First, only a female population with nonspecific LBP was included in this study. So, generalization of findings in patients with specific LBP is not possible. Secondly, the participants of the current study were middle-age women. Hence, with the prevalence of LBP increasing with age,10 it is recommended to conduct this study on other age groups, especially elderly women. Third, the workplace of the participants was not considered during the sample selection, which may affect the current results. So, work environment, job insecurity, long working hours in addition to wearing heels, and frequency and type of sports activities should be considered by healthcare practitioners. Finally, because the exercise program was semi-supervised, the compliance of the home exercise program was not assured. However, the participants were seen at least 3 times/wk to confirm that.

Long-term studies with follow up will be required in the future before generalization to wider patient groups. More research studies evaluating the effects of PFM exercises in addition to SE on muscle activity, thickness, and strength of PFM in women with LBP, associated with pelvic floor dysfunction, should be run to determine its effectiveness for those patients.

Conclusion

This study revealed that PFM exercise combined with SE and physical therapy modalities reduced pain intensity, improved functional disability, and increased trunk flexor and extensor static and dynamic endurance in women with nonspecific LBP.

Acknowledgements

We thank Dr Maher A. Mahdi, associate professor, English Department, Helwan University, Egypt for his help with English language editing and revision of this article.

Funding Sources and Conflicts of Interest

No funding sources or conflicts of interest were reported for this study.

Contributorship Information

Concept development (provided idea for the research): A.A.A.

Design (planned the methods to generate the results): A.A.A., O.R.A.

Supervision (provided oversight, responsible for organization and implementation, writing of the manuscript): A.A.A., A.H.D.
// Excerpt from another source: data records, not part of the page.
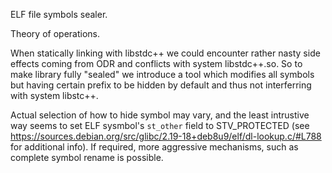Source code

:ELF file symbols sealer.

Theory of operations.

When statically linking with libstdc++ we could encounter
rather nasty side effects coming from ODR and conflicts with system libstdc++.so. 
So to make library fully "sealed" we introduce a tool which modifies all
symbols but having certain prefix to be hidden by default and thus not interferring 
with system libstc++.

Actual selection of how to hide symbol may vary, and the least intrustive way seems
to set ELF sysmbol's `st_other` field to STV_PROTECTED (see 
https://sources.debian.org/src/glibc/2.19-18+deb8u9/elf/dl-lookup.c/#L788 for additional info).
If required, more aggressive mechanisms, such as complete symbol rename is possible.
Data collection/processing (responsible for experiments, patient management, organization, or reporting data): A.A.A., O.R.A., A.H.D., H.M.E.

Analysis/interpretation (responsible for statistical analysis, evaluation, and presentation of the results): A.A.A., O.R.A.

Literature search (performed the literature search): A.H.D., H.M.E.

Writing (responsible for writing a substantive part of the manuscript): O.R.A., A.H.D.

Critical review (revised manuscript for intellectual content, this does not relate to spelling and grammar checking): A.A.A., O.R.A., A.H.D., H.M.E.

Practical Applications.

  • Stabilization exercise combined with pelvic floor exercise reduced pain and improved functional disability in women with LBP.

  • Stabilization exercises in addition to pelvic floor exercise was more effective in improving the static and dynamic endurance of the trunk compared to stabilization exercise alone.

  • Long-term studies with follow-up will be required in the future before generalization to wider patient groups.